Virtue ethics started from Plato and Aristotle. There are at least three central concepts in virtue ethics: Virtue (aretê), eudaimonia ("happiness" or "human flourishing"), and practical wisdom (phronêsis).


According to Plato and Aristotle, virtues are character states of the soul with respect to its own inner harmony. Plato maintained that the inner harmony of the soul is reached when the rational part of the soul regains its knowledge of eternal truth in the Forms to be able to regain control over the other parts of the soul. Given a variety of modes of the soul's inner harmony, Plato in his Republic suggested four virtues: wisdom, courage, temperance, and justice. Aristotle, too, explained moral virtues in terms of the rational ability of the soul to control its appetitive portion. But, unlike Plato's thesis that virtues are only based on knowledge, he asserted that moral virtues should be learned also through practice to become habits. Aristotle considered many more moral virtues than Plato, and included virtues such as magnificence, liberality, friendship, sincerity, and self-respect. Aristotle also argued that each moral virtue is a mean between two corresponding vices. For example, the virtue of courage is a mean between the two vices of cowardice and foolhardiness. Where cowardice is the disposition to act more fearfully than the situation deserves, and foolhardiness is the disposition to show too little fear for the situation, courage is the mean between the two: The disposition to show the amount of fear appropriate to the situation. Other than the moral virtues, Aristotle categorized intellectual virtues, which consist in purely rational abilities of the soul unrelated to controlling the appetitive part, and the most important of which are "philosophical wisdom" of first principles (sophia) and "practical wisdom" of the good (phronêsis). While the moral virtues can lead us to happiness (eudaimonia), the intellectual virtues constitute even higher forms of happiness.

DATASET CONTENT:
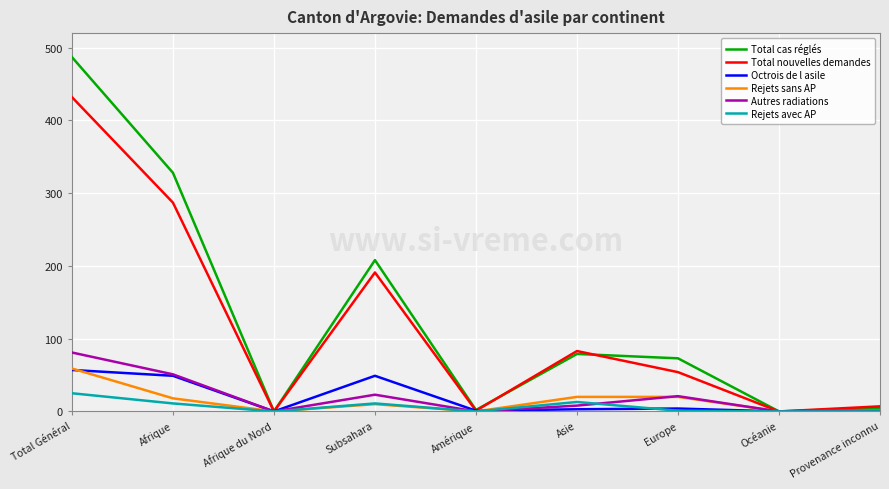

True or false: Total nouvelles demandes has a value of 0 at Afrique du Nord.

True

WHAT TO WORK ON:
Copy out the virtue ethics passage from the start of the page in full, word for word.

EXERCISE ANSWER:
Virtue ethics started from Plato and Aristotle. There are at least three central concepts in virtue ethics: Virtue (aretê), eudaimonia ("happiness" or "human flourishing"), and practical wisdom (phronêsis).


According to Plato and Aristotle, virtues are character states of the soul with respect to its own inner harmony. Plato maintained that the inner harmony of the soul is reached when the rational part of the soul regains its knowledge of eternal truth in the Forms to be able to regain control over the other parts of the soul. Given a variety of modes of the soul's inner harmony, Plato in his Republic suggested four virtues: wisdom, courage, temperance, and justice. Aristotle, too, explained moral virtues in terms of the rational ability of the soul to control its appetitive portion. But, unlike Plato's thesis that virtues are only based on knowledge, he asserted that moral virtues should be learned also through practice to become habits. Aristotle considered many more moral virtues than Plato, and included virtues such as magnificence, liberality, friendship, sincerity, and self-respect. Aristotle also argued that each moral virtue is a mean between two corresponding vices. For example, the virtue of courage is a mean between the two vices of cowardice and foolhardiness. Where cowardice is the disposition to act more fearfully than the situation deserves, and foolhardiness is the disposition to show too little fear for the situation, courage is the mean between the two: The disposition to show the amount of fear appropriate to the situation. Other than the moral virtues, Aristotle categorized intellectual virtues, which consist in purely rational abilities of the soul unrelated to controlling the appetitive part, and the most important of which are "philosophical wisdom" of first principles (sophia) and "practical wisdom" of the good (phronêsis). While the moral virtues can lead us to happiness (eudaimonia), the intellectual virtues constitute even higher forms of happiness.